Today’s John H. Gibbon Jr. Lecturer will offer her experiences with a new process being used in Halifax, Canada.
“In many institutions, there was a culture of fear associated with the M&M conference,” explained Gail E. Darling, MD, FACS, FRCSC, the Dr. D. Alex Gillis Professor and Head of the Department of Surgery at Dalhousie University and chief of surgery at Nova Scotia Health Central Zone. “For those present, it could be a deeply uncomfortable experience, the only relief being that they were not the one being attacked.”
In addition to being fear-inducing, Dr. Darling will describe other negatives associated with the traditional M&M conference, including a lack of statistical rigor. She also will outline a new approach for these meetings adopted from the airline industry that looks at each adverse event in a systematic manner, examining all contributing factors rather than assigning blame to one or more individuals.
“The goal of M&M is for us to learn from our ‘mistakes,’ which is to say that the purpose is education. So how could we learn from these events? The airline industry takes an approach that provides psychological safety for anyone to speak up about events or processes that lead to adverse events, including those where something could have happened but didn’t, in other words, near misses,” said Dr. Darling, who is also president of the Canadian Association of Thoracic Surgeons.

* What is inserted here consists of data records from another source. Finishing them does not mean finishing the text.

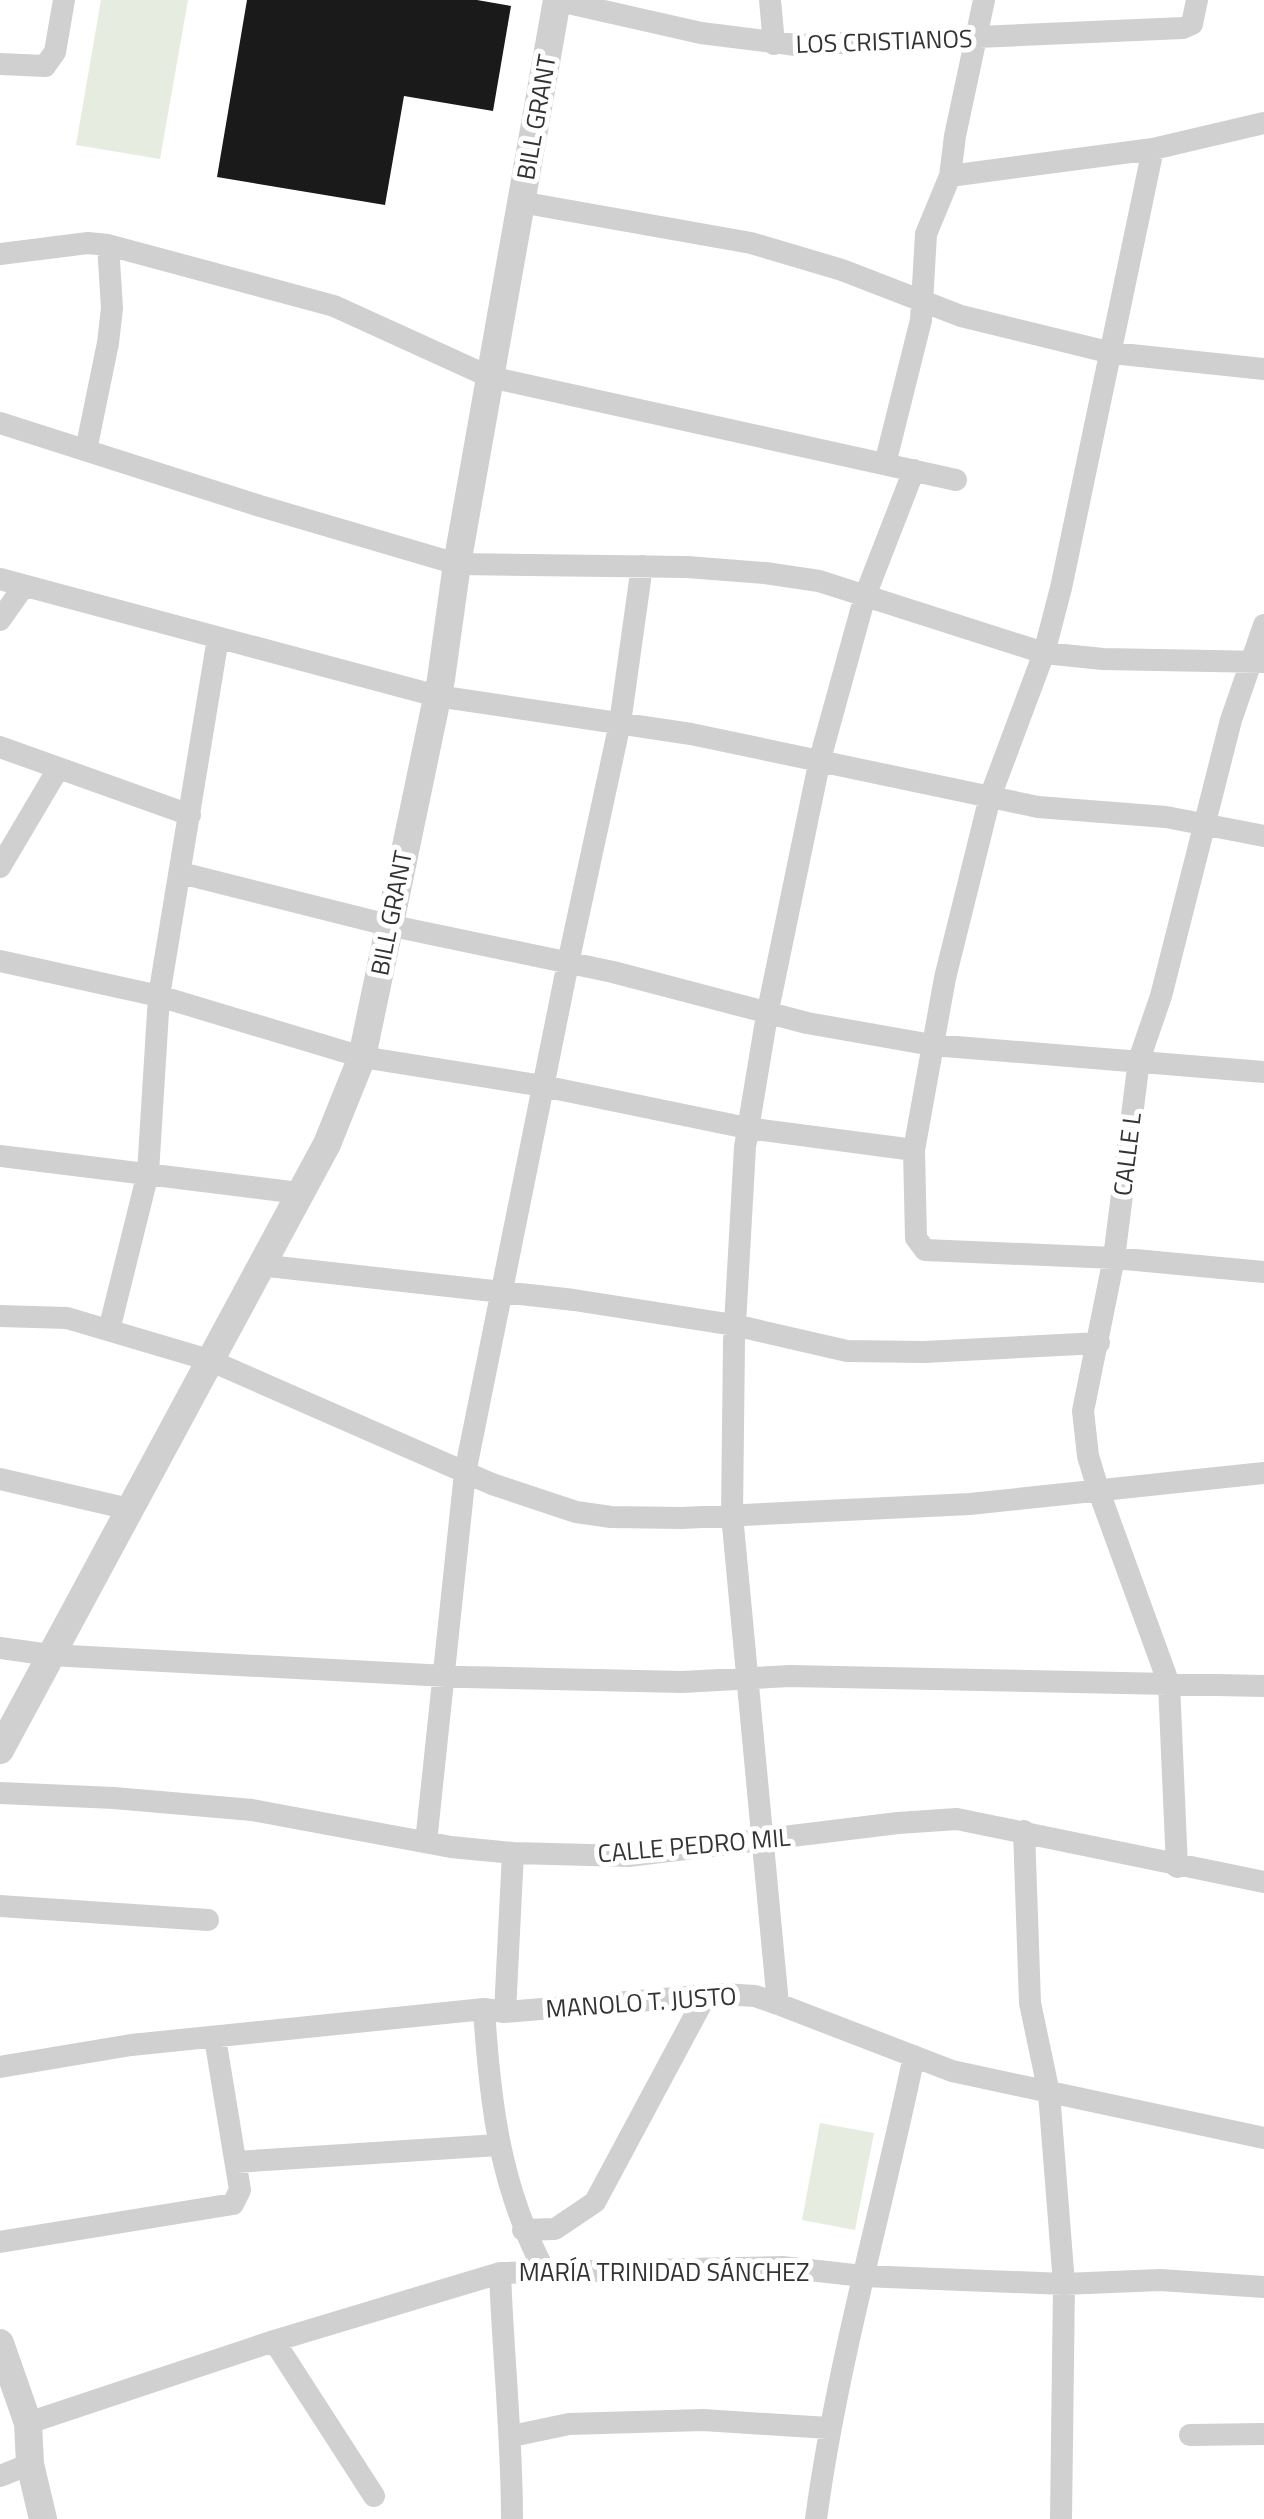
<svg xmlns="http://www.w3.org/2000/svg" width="1264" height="2519" viewBox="0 0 1264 2519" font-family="'Titillium Web',sans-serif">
<rect width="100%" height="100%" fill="#fff"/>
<!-- green -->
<path fill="#e6ecdf" d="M101 0H188L160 159 76 145Z
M820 2123 874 2133 855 2230 802 2220Z"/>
<!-- building -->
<path fill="#1a1a1a" d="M247 0H477L511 6 493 111 404 96 385 205 217 177Z"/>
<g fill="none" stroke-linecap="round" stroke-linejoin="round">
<!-- minor -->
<path stroke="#d0d0d0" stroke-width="22" d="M555 0 701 33 796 45 1183 28 1192 24 1197 0
M770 0 774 44
M0 64 45 66 55 52 64 0
M1153 149 1061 588 1044 653 990 797 945 978 914 1150 916 1238 925 1250 1114 1258 1264 1272
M950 176 1153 149 1264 123
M520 202 751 243 842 270 961 316 1112 353 1264 369
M0 254 88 243 108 245 334 306 490 377 956 480
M0 423 260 506 457 564 687 567 765 573 819 581 1044 653 1103 659 1264 662
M86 450 108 343 112 308 108 245
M885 464 921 320 926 234 950 176 955 136 984 0
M0 579 437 696 691 734 1038 807 1166 817 1264 836
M0 620 24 586
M0 747 190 815
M0 867 58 769
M181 873 388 925 613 972 807 1023 932 1045 1264 1072
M0 961 159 996 362 1057 543 1086 747 1128 914 1150
M0 1156 299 1193
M259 1265 574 1300 734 1325 847 1351 924 1352 1099 1343
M0 1316 67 1318 209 1360 492 1484 576 1512 611 1517 682 1518 970 1504 1264 1473
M109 1330 148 1173 159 996 218 638
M0 1479 129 1509
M0 1648 50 1655 465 1677 682 1682 790 1676 1264 1686
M0 1793 114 1798 252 1810 451 1847 513 1853 628 1856 898 1823 957 1819 1264 1882
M1024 1831 1030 2003 1049 2093 1064 2284 1061 2519
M426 1842 465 1473 568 963 620 723 642 566
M1177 1867 1169 1684 1098 1489 1088 1456 1083 1411 1114 1258 1139 1060 1161 996 1231 720 1264 625
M0 1906 208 1920
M778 2004 732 1515 734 1342 745 1147 767 1015 820 759 865 596 914 470
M484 2009C490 2104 500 2187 545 2272
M505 2012 513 1853
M0 2067 131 2045 484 2009 505 2012 723 1994 755 1996 778 2004 952 2071 1264 2138
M236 2162 498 2145
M523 2230 555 2229 595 2202 706 1995
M0 2242 233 2204 240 2190 215 2038
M500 2273C503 2355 512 2436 512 2519
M274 2341 374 2496
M28 2423 274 2341 500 2273 782 2267 863 2276 1064 2284 1160 2280 1264 2287
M1190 2435 1264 2434
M512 2436 569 2424 703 2420 828 2428
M0 2476 30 2464
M816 2519C837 2363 882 2210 914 2056"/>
<!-- tertiary -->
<path stroke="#d0d0d0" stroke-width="28" d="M0 1750 327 1144 362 1057 441 679 457 564 557 0
M0 2343 28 2423 30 2464 43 2519"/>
</g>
<g text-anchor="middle" stroke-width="10" stroke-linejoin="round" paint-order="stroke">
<!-- street labels -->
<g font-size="25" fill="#333" stroke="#fff">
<text transform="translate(884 41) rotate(-2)" y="9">LOS CRISTIANOS</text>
<text transform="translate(536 117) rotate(-80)" y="9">BILL GRANT</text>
<text transform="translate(391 913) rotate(-79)" y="9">BILL GRANT</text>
<text transform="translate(1127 1154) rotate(-83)" y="9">CALLE L</text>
<text transform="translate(694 1845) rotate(-5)" y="9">CALLE PEDRO MIL</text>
<text transform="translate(641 2002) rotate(-4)" y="9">MANOLO T. JUSTO</text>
<text x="664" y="2281">MARÍA TRINIDAD SÁNCHEZ</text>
</g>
</g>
</svg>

At her institution, the M&M conference is now known as Quality Improvement (QI) Rounds.
“The goal is to provide a safe environment to discuss adverse events and focus on system issues rather than pointing a finger at individuals,” explained Dr. Darling. “There is also a legal benefit; we no longer talk about ‘errors’ or ‘mistakes,’ and by hosting these discussions in a QI framework, they are not available outside of the institution, so we are protected from litigation.”
In addition to describing the benefits of the new M&M conference model, she will discuss a key element that is missing in the new format.
“While the new M&M has a lot of positive attributes, it has removed the component of the surgeon telling their story, their narrative,” explained Dr. Darling. “Telling their story provides the surgeon with not only the opportunity to ‘confess,’ but also to honor the human element in the patient-surgeon relationship. The patient is not just a data point in a graph or a number in the Excel chart. By acknowledging their role in the patient’s adverse event, the surgeon demonstrates professional accountability and humility.”
The John H. Gibbon Jr. Lecture, “Trust, Resilience, and the Role of M&M Conferences,” is sponsored by the Advisory Council for Cardiothoracic Surgery.
For those who are unable to attend the lecture at 9:45 am in Hall F, it also will be livestreamed and made available for on-demand viewing within an hour after the live presentation for both virtual and in-person registrants.